Indeed it is – the book was optioned by Jason Solomons and I have actually just finished the first draft of the screenplay. Indeed we were down at the Cannes Film Festival talking with directors and actors and it’s full steam ahead. You should be seeing some announcements in the press shortly. Watch this space!

Lausanne isn’t Paris, but it is lovely. After just over seven years in Paris, I was ready for a change and at that time I’d become a little obsessed with mountain climbing and cycling. Switzerland offered me the quiet that allowed me to write my book and then a landscape to fulfil my fantasies of being a young George Mallory or Walter Bonatti.

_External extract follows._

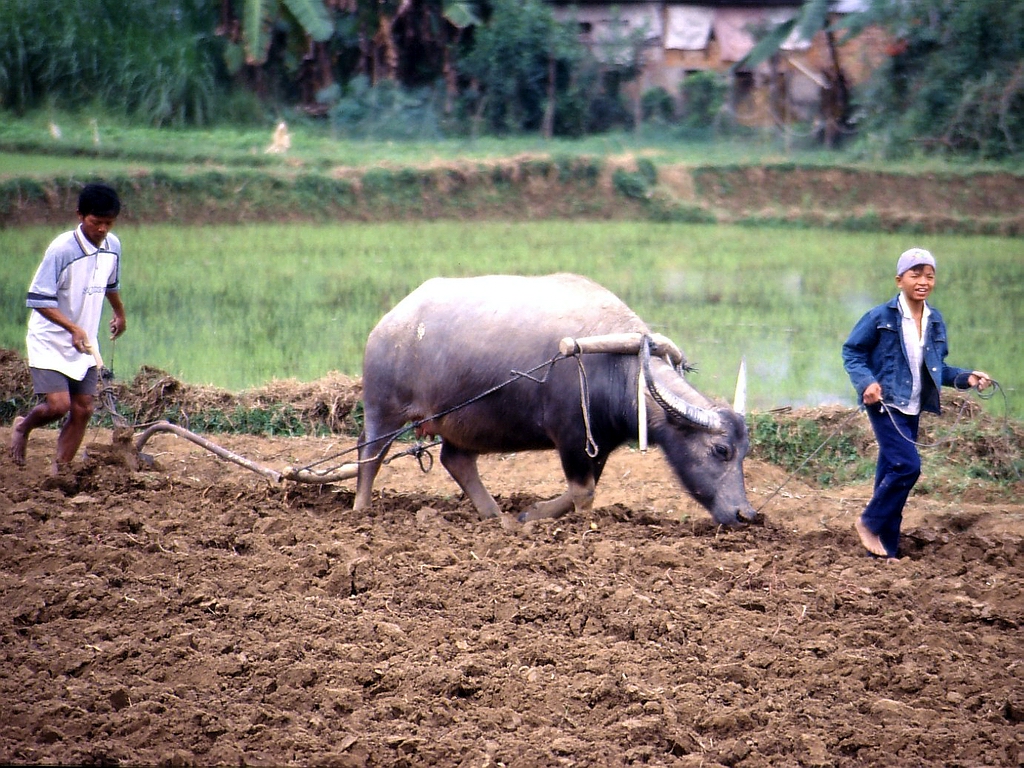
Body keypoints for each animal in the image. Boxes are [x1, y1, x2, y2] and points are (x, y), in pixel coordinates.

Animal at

The other great thing about Switzerland (apart from Swimming in the lake every day!) is that I’m only a train ride away from Milano, Paris, etc. For someone who loves Europe, its history, its people and cultures, being in the centre of it all is pretty great. 

WHEN YOU’RE IN PARIS THERE IS NOWHERE ELSE.

I finish the last pages of the book as I arrive at London Kings Cross. I walk onto the streets of London, it’s dark, and although it’s late, there is still a hive of activity around each corner. I think back to what it must have been like for Edward to leave behind family and friends all those years ago, embracing the excitement of the unknown. It reminds me that from time to time we all need to throw caution to the wind and adventure often.

Edward Chisholm’s novel isn’t just the story of the people who live and work on the other side of the door marked PRIVE. It is also a love story and an ode to Paris. It may not be the Paris we all know, but for Chisholm, it is a Paris that he fell for.

“Even when you are exhausted, broke and hungry, there’s still an indefinable magic about it. When you are in Paris you couldn’t care less about anywhere else, your world shrinks, and it’s the centre of the universe. There is nowhere else.”